* Ihre Aufgabe: Führen Sie den Text über Schillers Regierungsarbeit in der Großen Koalition nach seinem letzten Satz weiter.

* Textauszug:

Schiller, der bereits als Berliner und Hamburger Wirtschaftssenator ministerielle Verwaltungserfahrung gesammelt hatte, machte das Regieren im Rahmen der Großen Koalition erkennbar Spaß. Das galt auch für die berühmten »Plisch und Plum«-Beziehungen mit dem CSU-Finanzminister Strauß, die durchaus auf gegenseitigen Respekt gegründet waren.

Im Übrigen waren seitens der SPD in der Großen Koalition mit Willy Brandt, Helmut Schmidt, Georg Leber sowie Walter Arendt u. a. zahlreiche gestandene und erfahrene Spitzenpolitiker vertreten, sodass die SPD – wie man heute sagt – »gut aufgestellt war« und innerhalb der Koalitionsregierung sowie in der Bevölkerung hohes Ansehen genoss.

Diese Lust am Regieren war bei Schiller auch nach außen deutlich und erleichterte – zusammen mit seinem unbestrittenen Sachverstand – die Zusammenarbeit mit den gesellschaftlichen Gruppen. So war für Schiller angesichts der damaligen Konjunkturkrise das erfolgreiche Jonglieren mit dem neuen Stabilitäts- und Wachstumsgesetz eine reine Freude.

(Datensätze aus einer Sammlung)
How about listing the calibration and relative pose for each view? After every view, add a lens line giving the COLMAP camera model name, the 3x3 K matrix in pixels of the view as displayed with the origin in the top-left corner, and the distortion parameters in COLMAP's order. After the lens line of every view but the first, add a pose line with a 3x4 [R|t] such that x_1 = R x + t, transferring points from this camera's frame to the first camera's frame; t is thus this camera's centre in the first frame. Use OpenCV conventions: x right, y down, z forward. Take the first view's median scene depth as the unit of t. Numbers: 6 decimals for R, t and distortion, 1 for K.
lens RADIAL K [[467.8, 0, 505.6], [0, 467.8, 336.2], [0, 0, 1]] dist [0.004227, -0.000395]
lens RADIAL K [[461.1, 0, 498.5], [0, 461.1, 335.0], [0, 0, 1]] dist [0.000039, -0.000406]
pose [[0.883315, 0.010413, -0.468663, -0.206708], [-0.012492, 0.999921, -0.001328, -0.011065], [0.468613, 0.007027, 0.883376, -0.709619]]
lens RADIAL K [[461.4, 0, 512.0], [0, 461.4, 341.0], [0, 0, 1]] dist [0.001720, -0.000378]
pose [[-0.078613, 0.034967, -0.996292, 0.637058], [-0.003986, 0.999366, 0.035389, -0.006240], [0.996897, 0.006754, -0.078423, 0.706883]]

* Schriftliche Antwort:
Allgemein waren die Große Koalition und das erstmalige Mitregieren der Sozialdemokraten etwas Neues mit einem gewissen Sensationscharakter. Daher gaben sich die Spitzen aus dem In- und Ausland die Klinke in die Hand, um den neuen Wirtschaftsminister kennen zu lernen und auszuloten.

Mir ist in besonderer Erinnerung, mit welchem Interesse auch und gerade wichtige Besucher aus den USA ihre Aufwartung machten, um beeindruckt festzustellen, dass der »Neue« auch durchaus des Englischen mächtig war. So zählten zu den ersten ausländischen Besuchern der Chef des weltweiten ESSO-Konzerns sowie der renommierte Journalist Joe Kraft aus den USA.

Aus deutscher Sicht ist festzuhalten, dass an der Spitze wichtiger Wirtschaftsverbände an sich konservativ gesinnte Vertreter standen, diese aber zugleich auch das demokratisch zustandegekommende Mitregieren der SPD akzeptierten und zum Teil – wie sie mir sagten – auch durch ihre Wahlentscheidung gefördert hatten. Auch ist anzumerken, dass mit Namen wie Fritz Berg, Hans-Martin Schleyer, Ludwig Poullain sowie Hermann Josef Abs und Edmund Rehwinkel gestandene Führungspersönlichkeiten vorhanden waren, genau so wie – auf Gewerkschaftsseite – Ludwig Rosenberg, Otto Brenner sowie Heinz Kluncker. Sie alle waren von der Professionalität Schillers beeindruckt, was seine Akzeptanz begünstigte. Hinzu kam seine telegene Ausstrahlung, die durch Schlankheit und gut geschnittene Maßanzüge unterstrichen wurde. Kein Wunder, dass er alsbald auch zum »Krawattenmann« des Jahres gekürt wurde, der überdies gestreifte Schlipse bei ebenfalls gestreiften Hemden salonfähig machte. Auch seine Tanzfreude machte sehr schnell die Medienrunde und wurde auch durch den STERN verbreitet, der ihn auf der Titelseite zum »Mann des Jahres« kürte.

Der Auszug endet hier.